Değerli okurlarım;

Radyoculuğun eski havasında olmadığını ve bunun nedenleriyle ilgili düşüncelerimi aktarmak istedim.

Radyoculuk 90’lı yılların başlarında çok önemli bir meslekti. Evet radyoculuk bir meslekti. Yerel olsun bölgesel olsun ulusal olsun tüm radyolar profesyoneldi. Dolayısıyla radyocular da birbirleriyle rekabet içerisinde televizyon öncesi bir basamak olmakla birlikte, her önüne gelene mikrofon verilmiyordu. Nitekim şimdilerde televizyonlarda boy gösteren birbirinden ünlü isimlerin geçmişinde radyo olmuştur. Beyaz, Gökhan Özen, Serdar Ortaç, Okan Karacan, bunlardan sadece birkaçı…

Dedim ya radyoculuk bir meslekti… Ancak günümüze baktığımızda yerel ve bölgesel radyoların bir çoğunda radyodan anlamayan patronlar, düşük ücretle hatta pek çok kanalda hiç bir ücret vermeden, sadece hobi amaçlı radyocular var artık. İnternet radyoculuğu başladı fakat iki kelimeyi biraraya getiremeyenler DJ oldu!.. Ulusal radyolarda konuşanların ağzı bantlandı, az konuşup çok müzik çalan kanallar türetildi. Konuşan radyolar azalırken, radyo tiyatroları, bilgi ve kültür kanalları yok oldu!..

Radyo, ülkemizdeki bir çok kesim tarafından arabesk müzik başta olmak üzere müzik dinlemek, sonrasındaysa maç dinlemek amacıyla kullanılan bir alet olmaya başladı.

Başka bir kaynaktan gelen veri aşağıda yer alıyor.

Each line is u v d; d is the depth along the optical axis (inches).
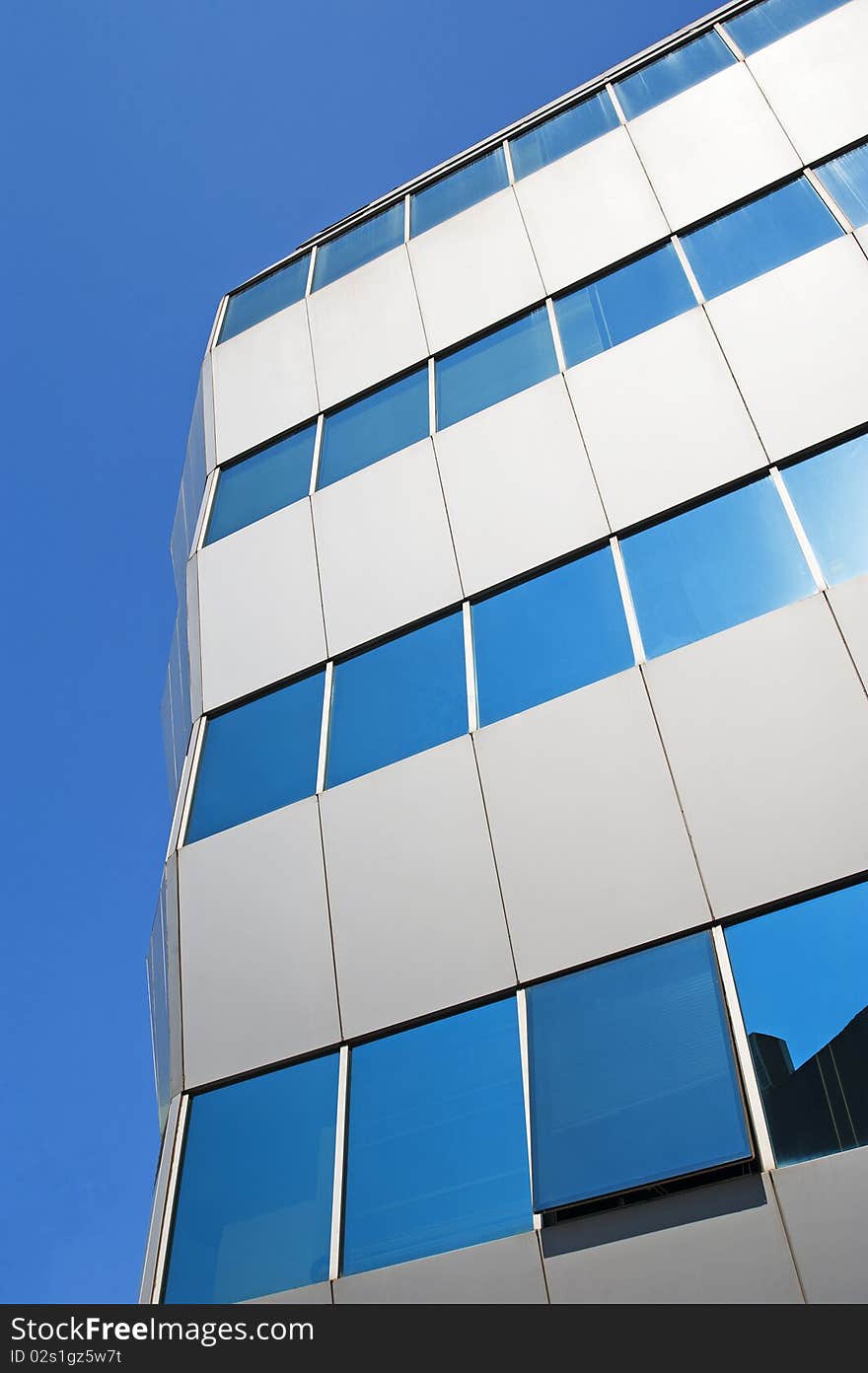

Yerel bir radyoda program sunuyorsanız eğer, radyo yöneticisi sponsorunu al da gel der bir çok kez. Hobi için yapılan bir iş sadece eğlence içindir ve mesleklikten çıktığı vakit yeteri kadar eğilim olmayacağı gibi dikkat de azalır, işe konsantre yetersiz olur, profesyonellik yerini amatörlüğe bırakır… Günümüzde de böyle değil midir zaten?

Önceleri radyo programcıları çok gizemli insanlardı. Bir radyocuyla tanışmak, ona dokunmak, onunla sohbet etmek büyük bir olaydı. Radyocu dediğin zaman çok sevilir çok sayılırdı…

Şimdiye bakıyoruz, ben şu kanalda radyo programı sunuyorum deyince kimse tiiye almaz olmuş. Dinleyici katılımı azaltmış, dinleyici buluşmaları bitmek üzere hale gelmiş ve radyo medyadaki gücünü yok denecek kadar azaltmıştır…

Herkes teknoloji arttı, internet var artık kimse radyo dinlemez derken, ben aksini iddia ediyorum. Profesyonel yapılan bir iş olursa radyoculuk, çok daha üst noktalara ulaşabilir. İnternet radyoculuğu denen saçmalığın bir an önce önlenmesi gerekmektedir. İnternet radyolarının %90’ı şuanda yasal değildir! Yasal olmayan şarkılar çalınmakta, denetimi yapılmayan programlar sunulmakta, kalitesiz, seviyesiz yayınlar ne yazık ki sıkça mevcut halde. İnternet denen bu muazzam fırsat bu şekilde harcanmamalı. Gerçekten internette bir potansiyel var fakat %70’i internette saçma sapan yayın yapan internet radyolarında harcanıyor. Profesyonel internet yayıncılığı veya radyoların internet yayıncılığına dinleyicilerin yönelmesi için gereksiz internet radyolarının yok olması gerekmektedir.

Uzun lafın kısası; Allah’tan oydar.com, radyotava.com, radyocuyuz.com gibi internet siteleri var da profesyonel radyolar ve radyocular kendilerine sahip çıkan birilerinin olduğunu hissedebiliyor…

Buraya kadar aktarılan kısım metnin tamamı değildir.